Taiwan aims to become a key player in the global crypto economy. The island is gearing up to propose a new law in June 2025 that will integrate cryptocurrency into its national economy. New regulations will allow banks to issue stablecoins and create a trading portal for investors in a trial program supervised by The Financial Supervisory Commission (FSC). The move is part of Taiwan’s effort to build a secure and regulated environment for digital assets.
The law will also impose strict anti-money laundering (AML) rules on virtual asset service providers (VASPs), requiring them to register by September 2025. Non-compliance could lead to hefty fines or even jail time.
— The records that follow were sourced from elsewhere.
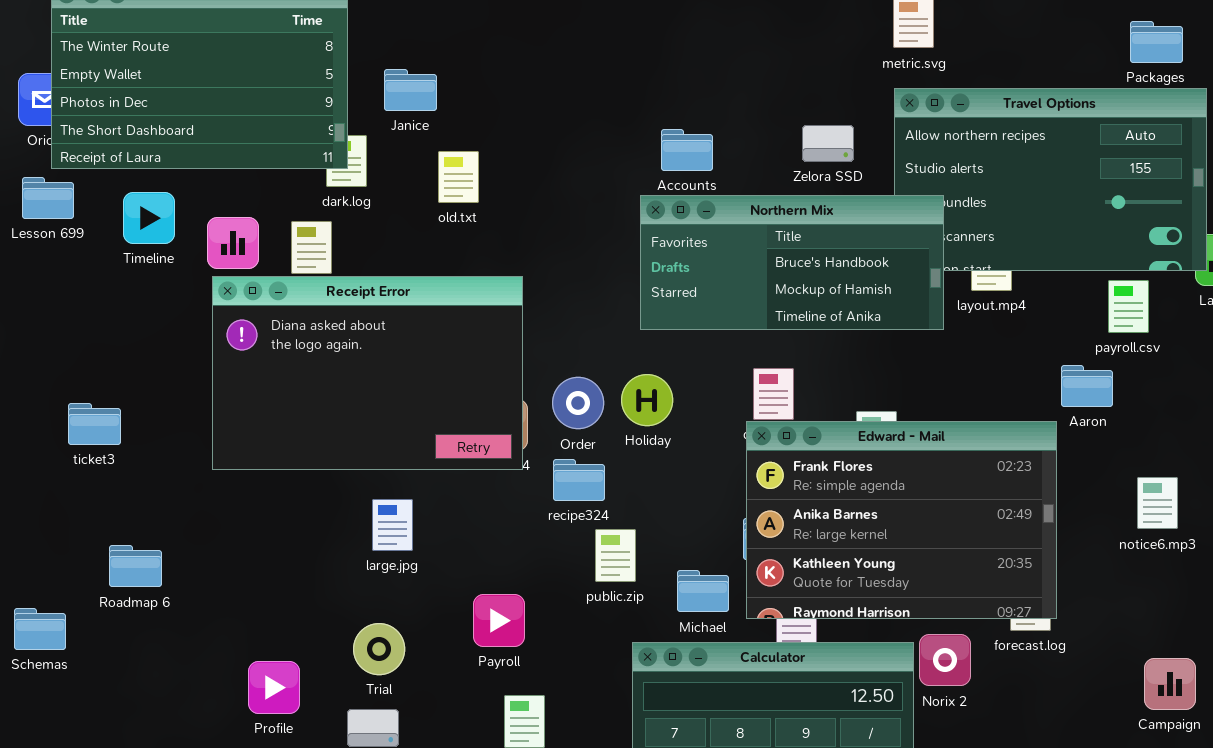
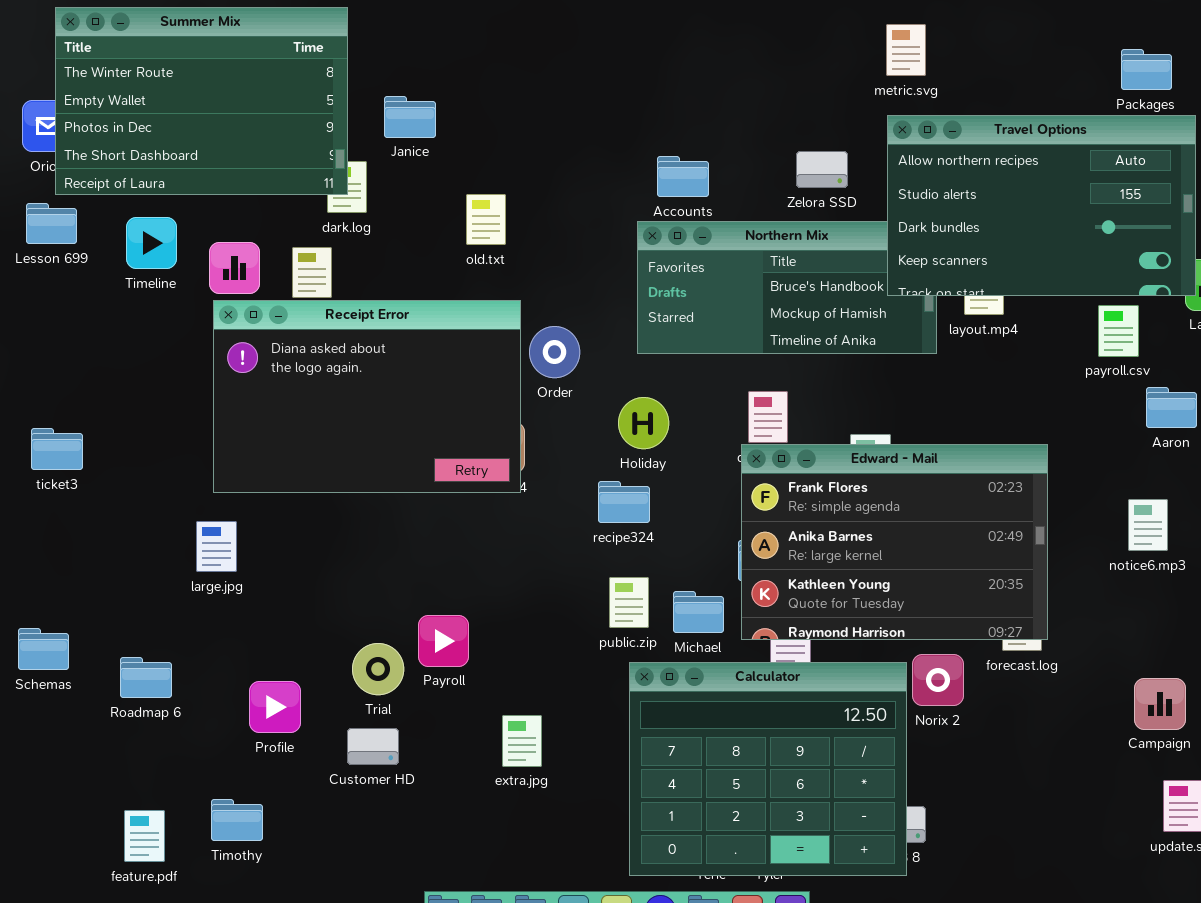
Travel Options: [894,88,1207,271] -> [887,115,1196,296], raised
old.txt: [438,151,479,203] -> [466,194,506,245], moved
Aaron: [1061,365,1113,407] -> [1146,387,1197,428], moved
Order: [552,377,604,429] -> [529,326,580,378], moved
ticket3: [68,403,121,445] -> [31,428,83,470], moved
recipe324: [553,459,605,501] -> [598,481,650,523], moved
large.jpg: [372,499,413,551] -> [196,521,237,572], moved
public.zip: [595,529,636,582] -> [609,577,649,628], moved
Roadmap 6: [109,545,162,587] -> [120,657,172,698], moved
Payroll: [473,594,525,647] -> [418,615,469,667], moved

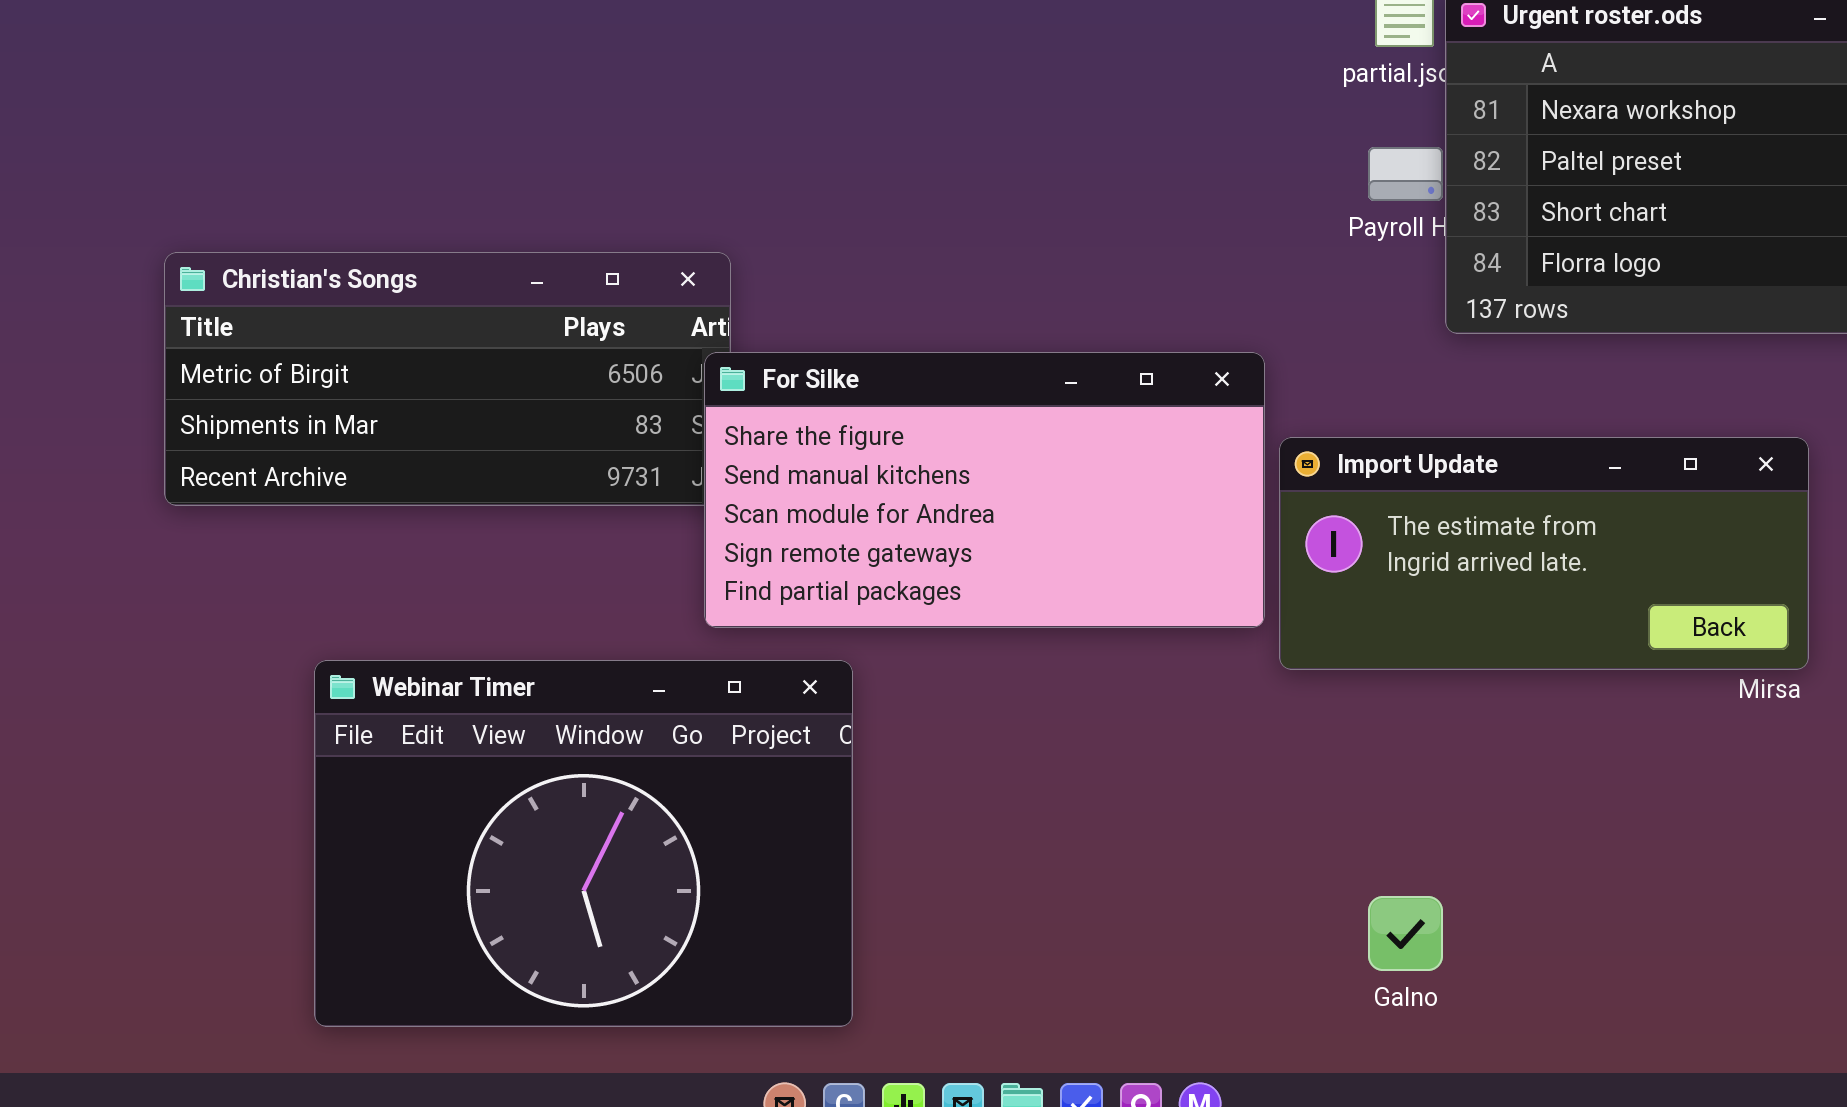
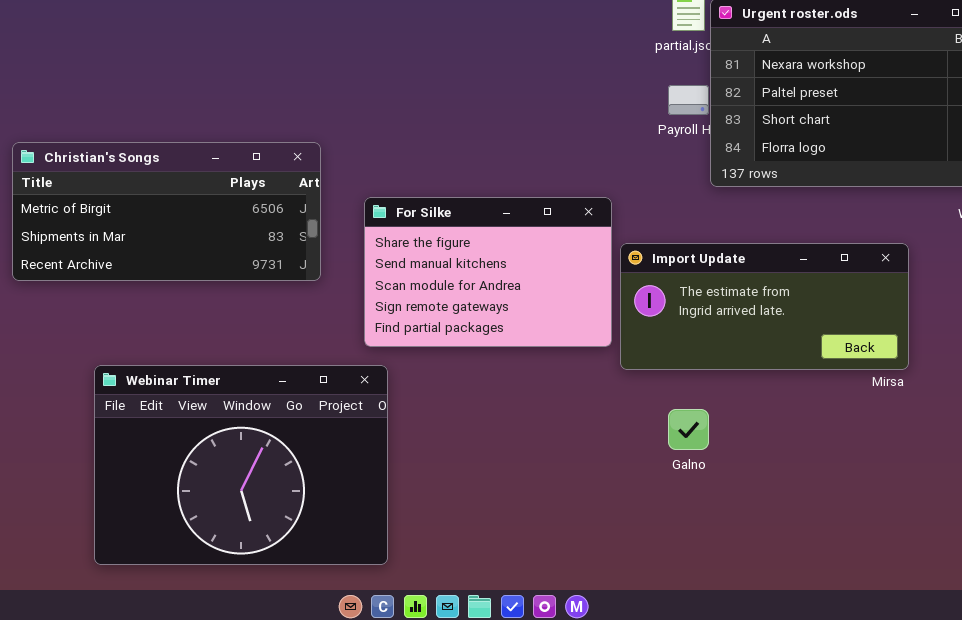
For Silke: [704,352,1265,628] -> [364,197,612,347], resized
Galno: [1368,896,1443,971] -> [668,409,709,450], moved

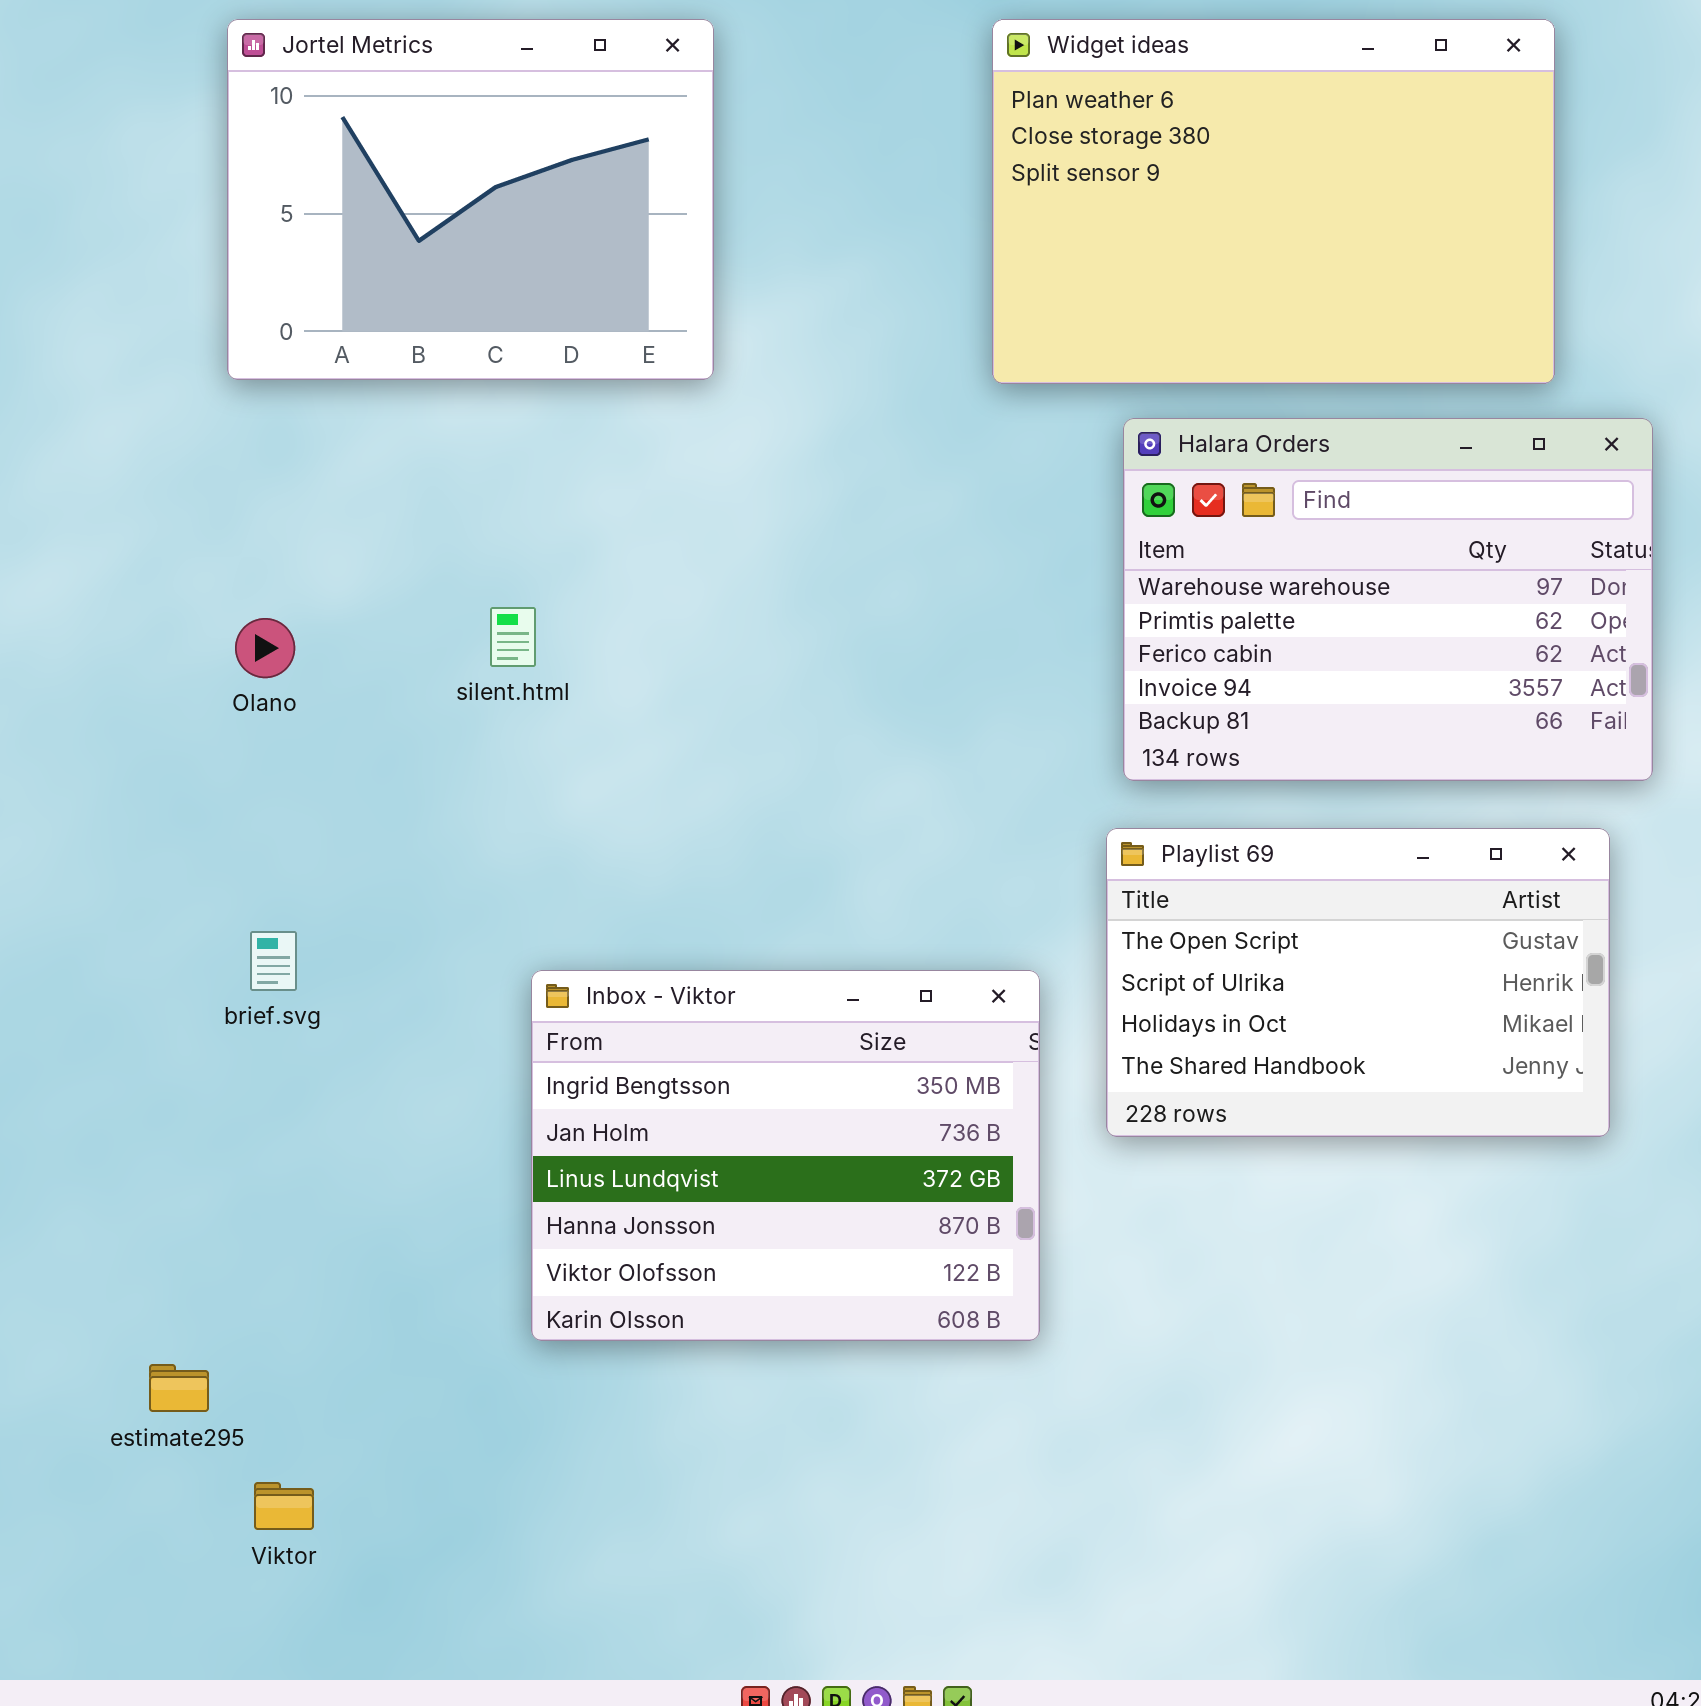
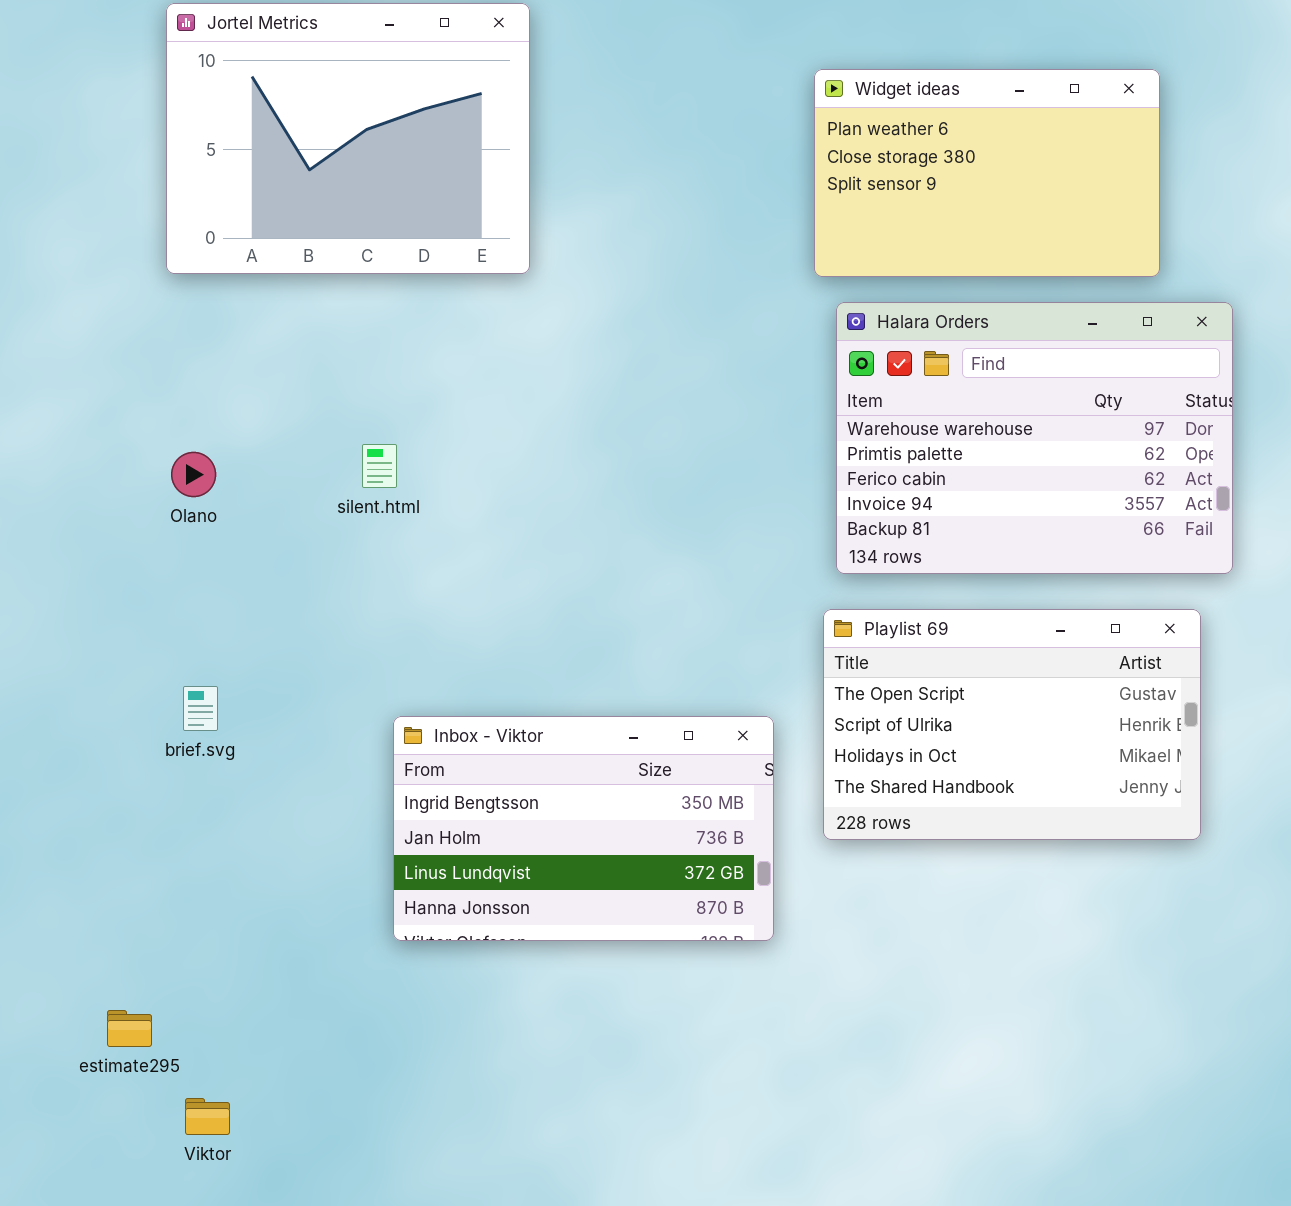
Widget ideas: [992,19,1555,384] -> [814,69,1160,277], resized
Inbox - Viktor: [531,970,1040,1341] -> [393,716,774,941], resized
The goal is to tighten oversight of the fast-growing crypto sector and ensure transparency and security.
Additionally, the FSC plans a trial run for crypto custody services through local banks, letting institutional clients safely store their digital assets. If successful, crypto custody could roll out fully by 2025, putting Taiwan at the forefront of global crypto adoption.
The initiative highlights Taiwan’s push to become a leading crypto hub in Asia. New regulations may provide a clear framework for managing digital assets while leveraging the country’s strong financial infrastructure and tech-savvy population.
Prior to this move, Taiwan had taken a cautious approach to crypto regulations. In 2013, the FSC released a statement naming Bitcoin as a highly speculative digital commodity. Later, the institution banned local banks from accepting Bitcoin or providing any related services, such as exchanging Bitcoin for fiat currency. In 2017, the FSC reiterated its stance. The recent declaration marks a significant departure from Taiwan’s earlier approach.